As a quick explanation, config servers are not configured as a replica set - each config server instance is supposed to be identical (at least for all the collections that matter) to the others. Hence, any healthy config server can be used to replace a non-healthy config server and you can then follow the tutorial you mentioned to get back to a good config.

The key to recovery is to identify the healthy config server and then use that to replace the others - you then end up with 3 identical config servers.

There is more than one way to do this, they basically fall into three categories:

1) Use the error message

The error message that is printed out actually lets you know which config server it believes is health, though that is not obvious from the messaging.

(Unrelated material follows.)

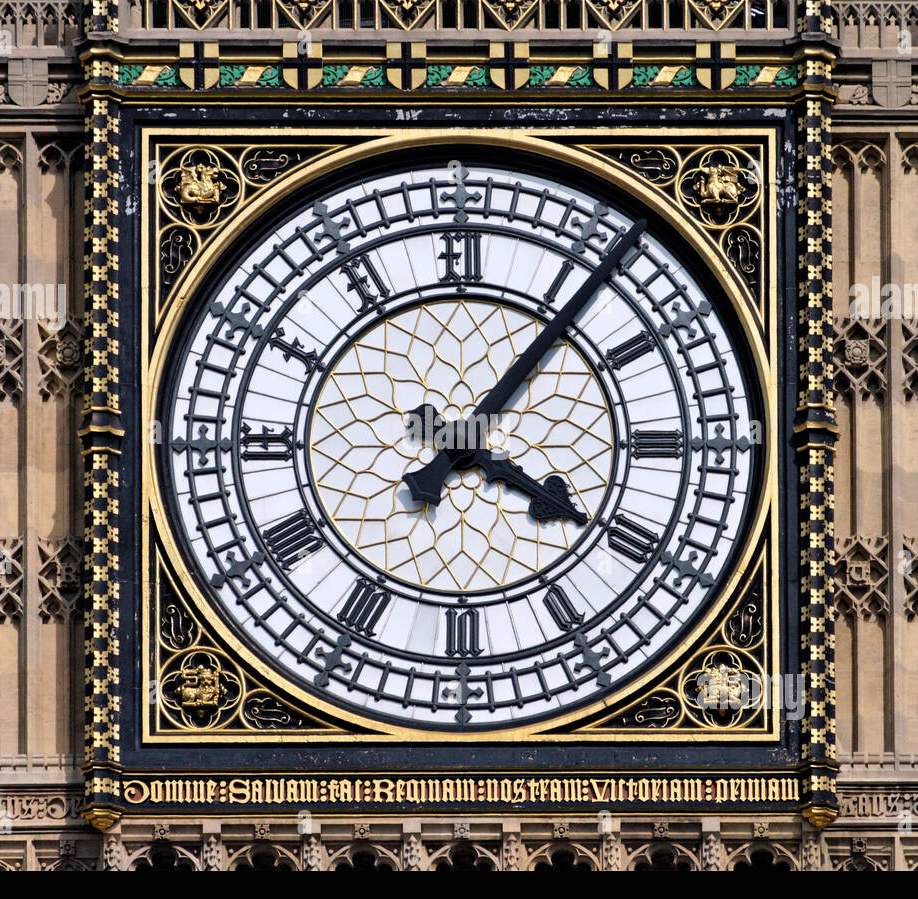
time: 4:06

Here's how to read it generically:

ERROR: config servers not in sync! config servers <healthy-server> and <out-of-sync-server> differ

Basically the first one in the list is the healthy one, in your case that would be mongocfg1.testing.com:27000. That is our first candidate for a healthy config database.

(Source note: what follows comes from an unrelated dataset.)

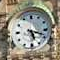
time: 5:18
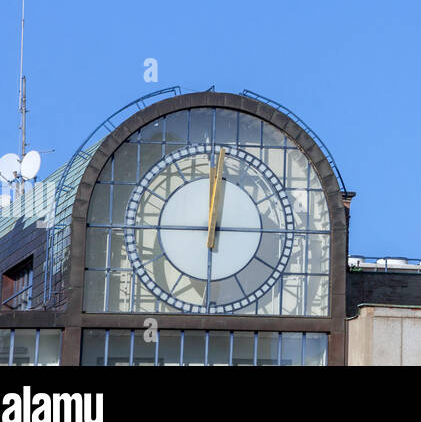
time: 12:00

2) Use dbhash to compare all three and pick the ones that agree

On each config server switch to the config database using use config, run db.runCommand("dbhash") and compare the hashes for the collections below:

  • chunks
  • databases
  • settings
  • shards
  • version

You are looking for two servers that agree, and using that as the basis to determine that the version of the config database on those hosts is basically trustworthy and should be used to seed the rest.

3. Manually inspect the collections in the config database

Finally, take a look at the config database, and pay attention to the collections listed in the second option above. This is a straight judgement call based on your familiarity with your data.

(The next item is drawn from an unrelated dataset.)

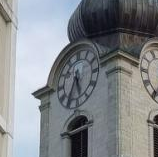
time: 5:34
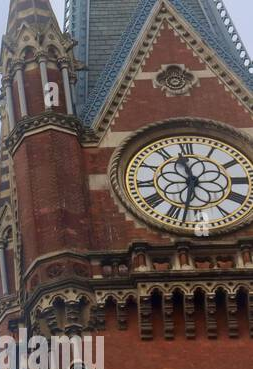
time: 11:32
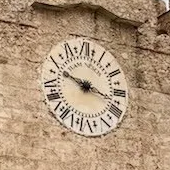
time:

Hopefully all three methods point you at the same host (or hosts). That config server should be used to seed the other two (after you have taken backups so you can go back). That is basically your best bet. Should that fail, then you may want to try one of the other versions (from the backups) - always making sure that when you start them, all three are identical.

Finally, always ensure that all mongos processes are using the same config server string, and that all 3 servers are always listed in the same order on every process - not doing so across all mongos processes can lead to (very) odd results.